**PASSAGE PROVIDED:**
# Easiest way to calculate the Sum of Harmonic serie?

## Homework Statement

Calculate the sum of the serie.

## Homework Equations

$$\sum^{30}_{i=1} 1/i$$

## The Attempt at a Solution

I broke the problem into parts. I calculated the sum of the geometric series such as:

$$\sum^{4}_{i=1} 2^{-i}$$
$$\sum^{3}_{i=1} 3^{-i}$$
$$\sum^{2}_{i=1} 5^{-i}$$
$$\sum^{1}_{i=1} 7^{-i}$$
and so on for each base with a prime number. Then, I need to sum them to other terms. However, it can be very error-some.

The reason to the question is that I sense that there may be an easier way to calculate the sum. What are the ways to calculate harmonic series? Is my way wrong?

You can use integration by integrating 1/x and making the upper limit 30 and the lower limit 1.

You can use integration by integrating 1/x and making the upper limit 30 and the lower limit 1.

**ACTIVITY A:** In the harmonic series thread, what method does the reply suggest for finding the sum?
**ACTIVITY B:** Carry on the harmonic series thread from its last line.
The data that follows isn't needed for anything here.

**GIVEN ENTRIES:**
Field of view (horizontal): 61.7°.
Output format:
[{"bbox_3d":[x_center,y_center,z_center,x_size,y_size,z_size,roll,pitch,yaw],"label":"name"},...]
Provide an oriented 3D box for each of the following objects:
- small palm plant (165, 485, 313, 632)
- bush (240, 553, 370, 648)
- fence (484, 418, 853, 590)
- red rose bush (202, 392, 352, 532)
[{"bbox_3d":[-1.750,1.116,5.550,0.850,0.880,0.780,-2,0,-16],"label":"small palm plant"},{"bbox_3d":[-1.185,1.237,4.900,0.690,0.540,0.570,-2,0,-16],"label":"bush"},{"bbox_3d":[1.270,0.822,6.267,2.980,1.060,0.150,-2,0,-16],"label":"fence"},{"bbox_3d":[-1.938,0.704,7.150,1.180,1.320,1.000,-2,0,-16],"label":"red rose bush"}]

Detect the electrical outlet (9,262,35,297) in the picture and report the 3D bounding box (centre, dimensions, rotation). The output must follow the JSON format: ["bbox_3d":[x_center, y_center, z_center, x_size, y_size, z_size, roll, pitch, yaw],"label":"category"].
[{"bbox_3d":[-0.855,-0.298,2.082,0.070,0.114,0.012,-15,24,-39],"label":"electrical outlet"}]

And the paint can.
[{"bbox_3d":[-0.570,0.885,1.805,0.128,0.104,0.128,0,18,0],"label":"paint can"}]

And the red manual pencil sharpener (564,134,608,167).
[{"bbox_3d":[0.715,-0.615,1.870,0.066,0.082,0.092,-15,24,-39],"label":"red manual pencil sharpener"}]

...

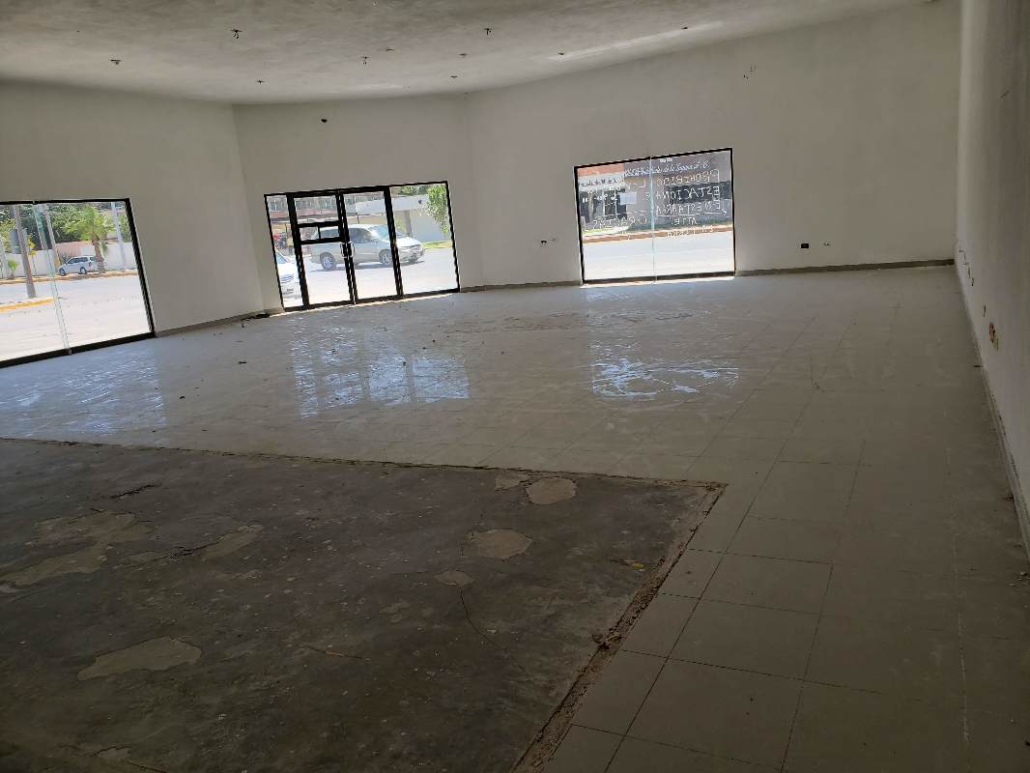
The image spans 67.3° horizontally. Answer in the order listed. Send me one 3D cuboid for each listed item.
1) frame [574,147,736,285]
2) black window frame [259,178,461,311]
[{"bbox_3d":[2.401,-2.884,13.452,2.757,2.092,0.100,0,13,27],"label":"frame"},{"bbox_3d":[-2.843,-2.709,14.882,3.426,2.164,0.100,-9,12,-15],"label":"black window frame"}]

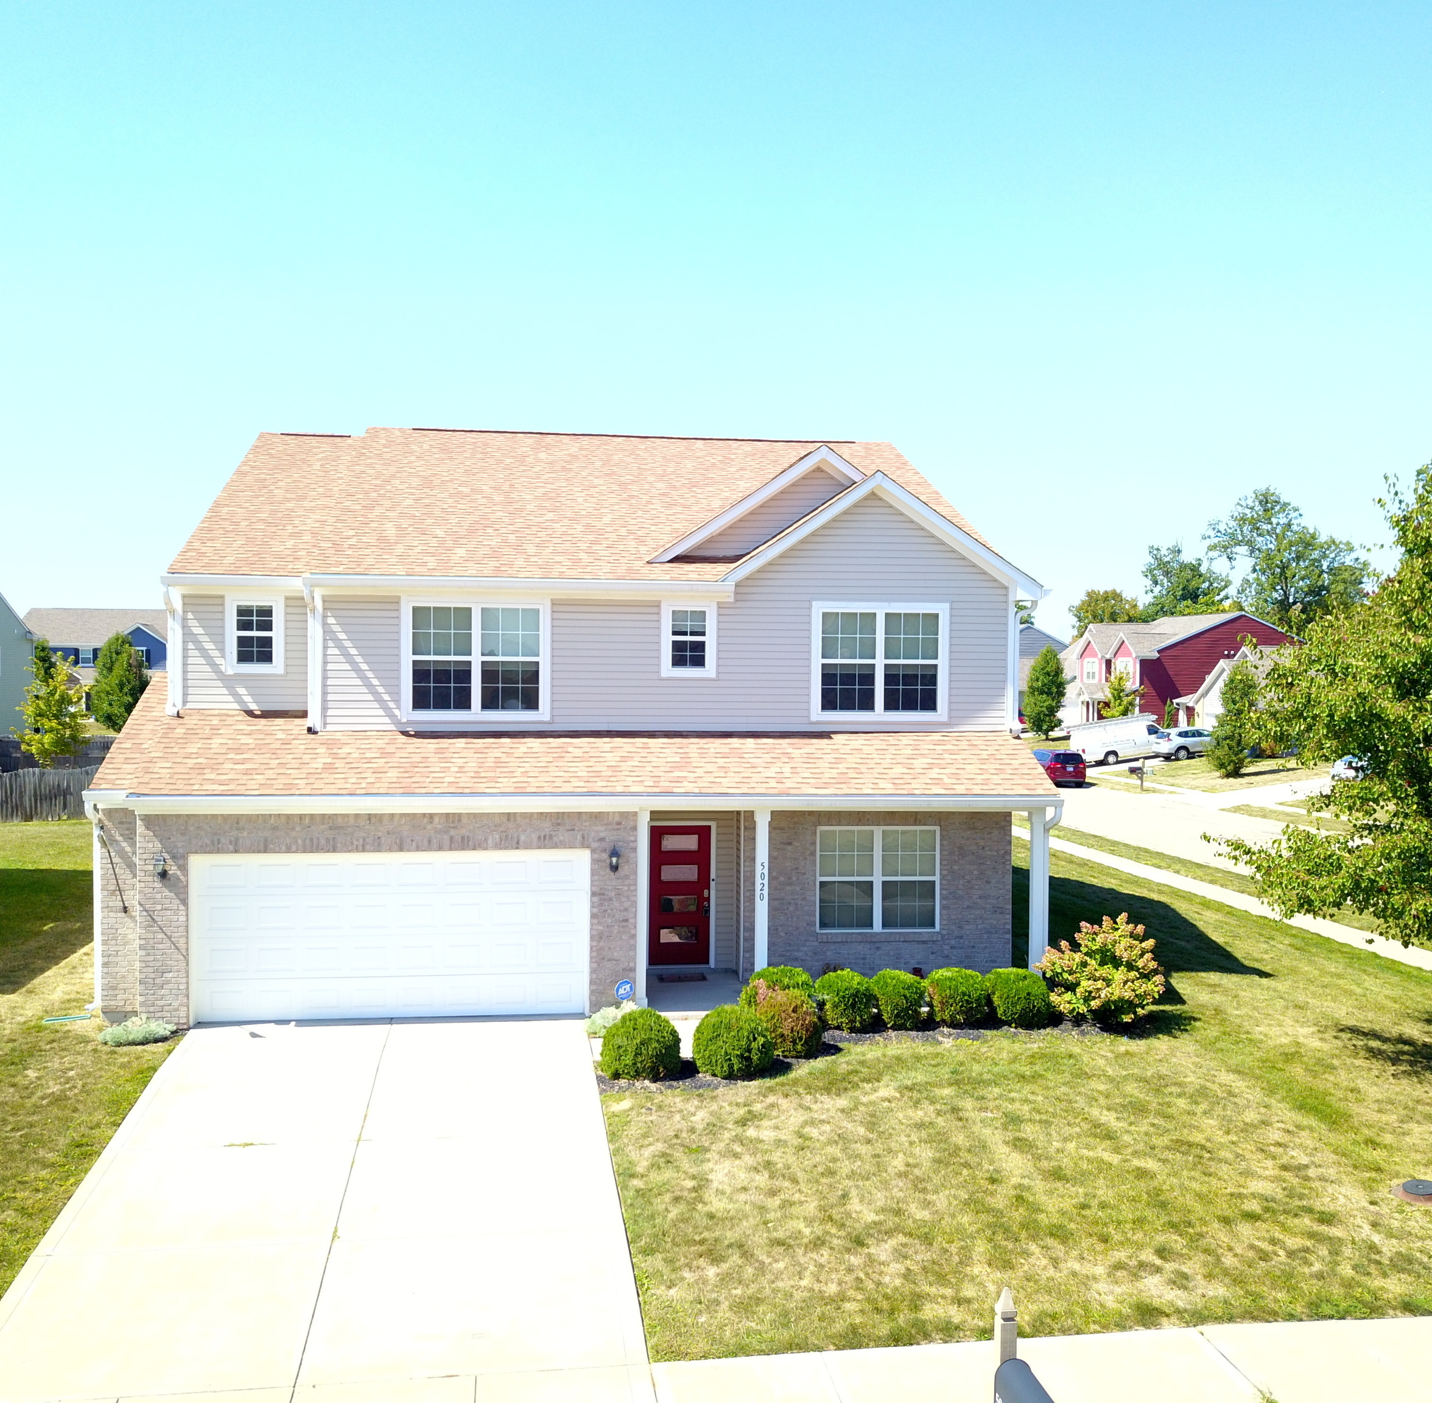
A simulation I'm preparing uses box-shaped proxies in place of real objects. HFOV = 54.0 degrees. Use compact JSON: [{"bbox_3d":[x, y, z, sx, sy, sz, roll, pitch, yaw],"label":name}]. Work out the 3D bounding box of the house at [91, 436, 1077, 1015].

**TASK RESPONSE A:** Integrating 1/x with a lower limit of 1 and an upper limit of 30.

**TASK RESPONSE B:**
It is a serie, not a continuous function. I have never used integration for series. How does its integration differ from the intregation over a continuous function? Is it an approximated value?

You can use integration by integrating 1/x and making the upper limit 30 and the lower limit 1.

Jesus Christ!!! Where did you learn this? Are you sure about your method..

Cause i think that its wrong

well this is quite a good sum.

Express 1/2 as 1-1/2, 1/3 as 1-2/3 and so on...

So you will get like

$$30 -\sum_{1}^{29}\frac{r}{r+1} = \sum_{1}^{30}\frac{1}{r}$$

Now covert the sigma term on the left from r=1 to r=30( right now its 1 to 29) Once done with that. Take the sigma term on RHS so you will get rsquare upon r+1.... and some other term...
Now convert rsqare to rsquare-1+1 and simplify... So on rhs you will r and 1 upon r+1 under sigma and some other term...

Now take all the terms from rhs to lhs except the 1 upon r+1... Thats it...

It is a serie, not a continuous function. I have never used integration for series. How does its integration differ from the intregation over a continuous function? Is it an approximated value?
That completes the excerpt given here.